Here's a good read by Peter Sinclair over at Crock Of The Week....
I posted a video interview last week with a Resource Planner for Michigan’s largest electric utility – Consumers Energy – in which she described the decision to forego new gas turbines, in favor of solar, some wind, and efficiency.
Above, a recent local television spot describes further the steps to shut down coal plants. The goal is 80 percent carbon reduction by mid-century – which is not enough, to be sure – but it’s hard to overestimate the significance of this change, which has really happened at light speed (in utility terms) over the last several years.

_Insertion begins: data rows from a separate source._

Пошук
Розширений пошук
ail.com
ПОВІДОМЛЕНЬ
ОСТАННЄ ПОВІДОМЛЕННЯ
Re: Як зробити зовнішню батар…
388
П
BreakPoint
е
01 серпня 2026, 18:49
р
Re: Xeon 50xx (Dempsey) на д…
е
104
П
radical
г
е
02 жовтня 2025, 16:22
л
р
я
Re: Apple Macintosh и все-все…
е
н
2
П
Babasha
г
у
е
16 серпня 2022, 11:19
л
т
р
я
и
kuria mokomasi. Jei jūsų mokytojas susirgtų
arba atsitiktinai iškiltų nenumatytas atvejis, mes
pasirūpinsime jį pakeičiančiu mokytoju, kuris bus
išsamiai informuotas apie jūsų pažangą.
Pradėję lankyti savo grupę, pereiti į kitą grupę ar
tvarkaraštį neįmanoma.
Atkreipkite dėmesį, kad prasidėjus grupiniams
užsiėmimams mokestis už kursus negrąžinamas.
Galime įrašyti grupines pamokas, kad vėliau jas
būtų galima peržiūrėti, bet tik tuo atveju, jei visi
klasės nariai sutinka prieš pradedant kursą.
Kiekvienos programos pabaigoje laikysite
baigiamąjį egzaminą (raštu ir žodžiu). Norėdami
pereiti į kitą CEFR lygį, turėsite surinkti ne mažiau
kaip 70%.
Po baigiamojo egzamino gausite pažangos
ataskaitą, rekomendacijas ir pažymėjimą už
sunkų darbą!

https://climatecrocks.com/2018/07/07/update-midwest-utility-says-goodbye-to-coal-no-more-gas-were-going-solar/Be sure to watch the video of Jessica Woycehoski ..... a long term planner for Consumers Energy.As some of you might know..... the oil and gas companies have been shifting some of their "mix" of business from
OIL to NATURAL GAS over the past several years. Exxon .... seeing as though she is the dumbest of the O&G sisters .... has been slower to change their mix over (which is one of the reasons XOM is a "lagging" stock in the O&G sector).
I had ..... until recently..... felt that natural gas would have much longer staying power. Coal was the fossil fuel that got whacked
FIRST ..... and then
OIL (currently) ..... and then
NATURAL GAS will eventually get whacked as well.

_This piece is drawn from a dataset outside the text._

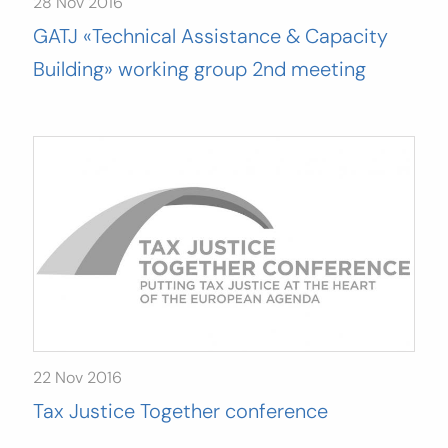
28 Nov 2016
GATJ «Technical Assistance & Capacity
Building» working group 2nd meeting
22 Nov 2016
Tax Justice Together conference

It looks like natural gas may not have such a long ride after-all. Previously ..... I was thinking it might be another 20 years or more before nat gas gets "whacked" (by whacked I don't mean going to ZERO .... but I mean pretty much on the slope of what coal has done (and continues to do) over the past 5 years or so.

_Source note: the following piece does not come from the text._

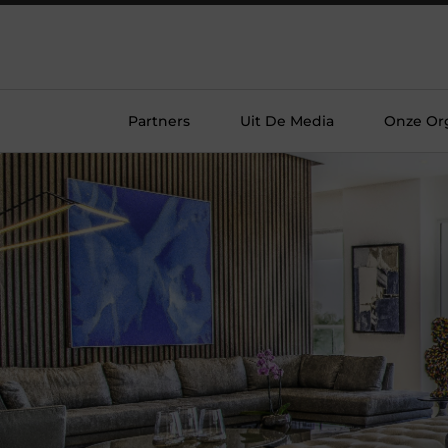
Partners
Uit De Media
Onze Org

Well..... solar and wind keep coming down in price, and some of the people that do the long range planning for electric utilities are now beginning to "skip over" natural gas because it doesn't fit into their intermediate/long term planning
FROM A COST PERSPECTIVE.
THAT..... is not good news for oil and gas companies
IN THE INTERMEDIATE TERM (5 - 10 years from now). Long term, of course, it is
HORRIBLE NEWS. But that "long term" is being
PULLED FORWARD more than expected.
Of course...... this also helps the move towards electrifying transportation. That marriage of electric homes/businesses and electric vehicles is going to be
VERY GOOD for consumers...... and not very good for some O&G companies and some O&G oligarch's of little Vladi's in Russia.